**TASK PROMPT:**
Reproduce the records below exactly from their first line through the line containing "Limitations and implications", omitting all pictures.

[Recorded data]
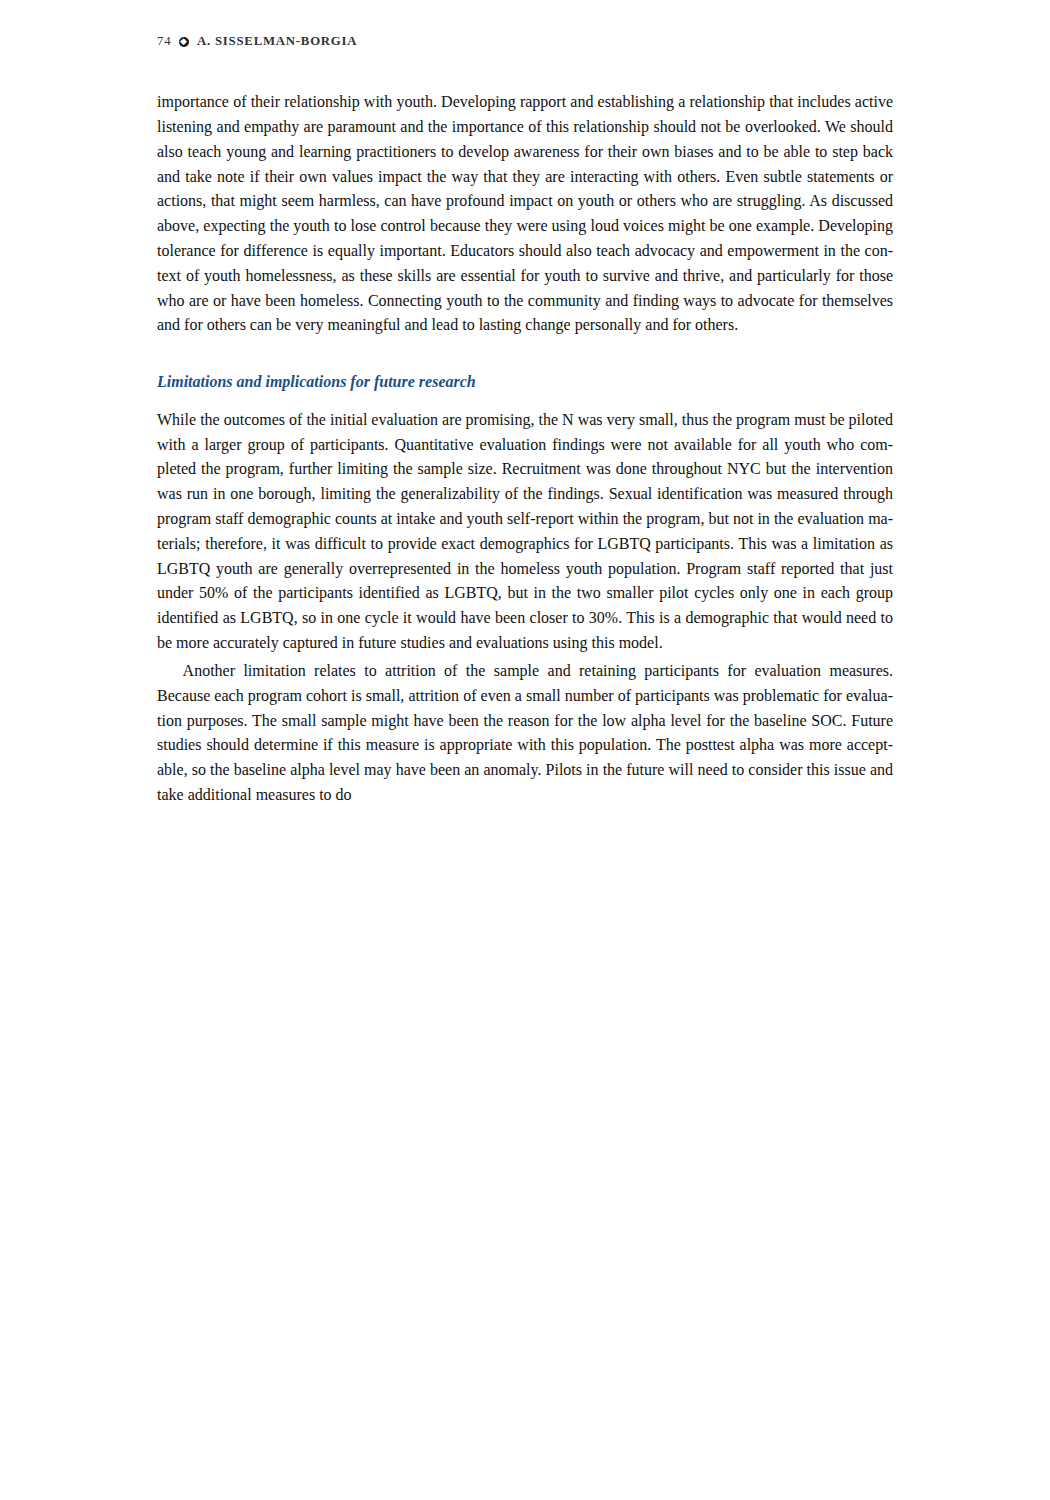74 ◆ A. Sisselman-Borgia
importance of their relationship with youth. Developing rapport and establishing a relationship that includes active listening and empathy are paramount and the importance of this relationship should not be overlooked. We should also teach young and learning practitioners to develop awareness for their own biases and to be able to step back and take note if their own values impact the way that they are interacting with others. Even subtle statements or actions, that might seem harmless, can have profound impact on youth or others who are struggling. As discussed above, expecting the youth to lose control because they were using loud voices might be one example. Developing tolerance for difference is equally important. Educators should also teach advocacy and empowerment in the context of youth homelessness, as these skills are essential for youth to survive and thrive, and particularly for those who are or have been homeless. Connecting youth to the community and finding ways to advocate for themselves and for others can be very meaningful and lead to lasting change personally and for others.
Limitations and implications for future research
While the outcomes of the initial evaluation are promising, the N was very small, thus the program must be piloted with a larger group of participants. Quantitative evaluation findings were not available for all youth who completed the program, further limiting the sample size. Recruitment was done throughout NYC but the intervention was run in one borough, limiting the generalizability of the findings. Sexual identification was measured through program staff demographic counts at intake and youth self-report within the program, but not in the evaluation materials; therefore, it was difficult to provide exact demographics for LGBTQ participants. This was a limitation as LGBTQ youth are generally overrepresented in the homeless youth population. Program staff reported that just under 50% of the participants identified as LGBTQ, but in the two smaller pilot cycles only one in each group identified as LGBTQ, so in one cycle it would have been closer to 30%. This is a demographic that would need to be more accurately captured in future studies and evaluations using this model.
Another limitation relates to attrition of the sample and retaining participants for evaluation measures. Because each program cohort is small, attrition of even a small number of participants was problematic for evaluation purposes. The small sample might have been the reason for the low alpha level for the baseline SOC. Future studies should determine if this measure is appropriate with this population. The posttest alpha was more acceptable, so the baseline alpha level may have been an anomaly. Pilots in the future will need to consider this issue and take additional measures to do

**EXERCISE RESPONSE:**
74 ◆ A. Sisselman-Borgia
importance of their relationship with youth. Developing rapport and establishing a relationship that includes active listening and empathy are paramount and the importance of this relationship should not be overlooked. We should also teach young and learning practitioners to develop awareness for their own biases and to be able to step back and take note if their own values impact the way that they are interacting with others. Even subtle statements or actions, that might seem harmless, can have profound impact on youth or others who are struggling. As discussed above, expecting the youth to lose control because they were using loud voices might be one example. Developing tolerance for difference is equally important. Educators should also teach advocacy and empowerment in the context of youth homelessness, as these skills are essential for youth to survive and thrive, and particularly for those who are or have been homeless. Connecting youth to the community and finding ways to advocate for themselves and for others can be very meaningful and lead to lasting change personally and for others.
Limitations and implications for future research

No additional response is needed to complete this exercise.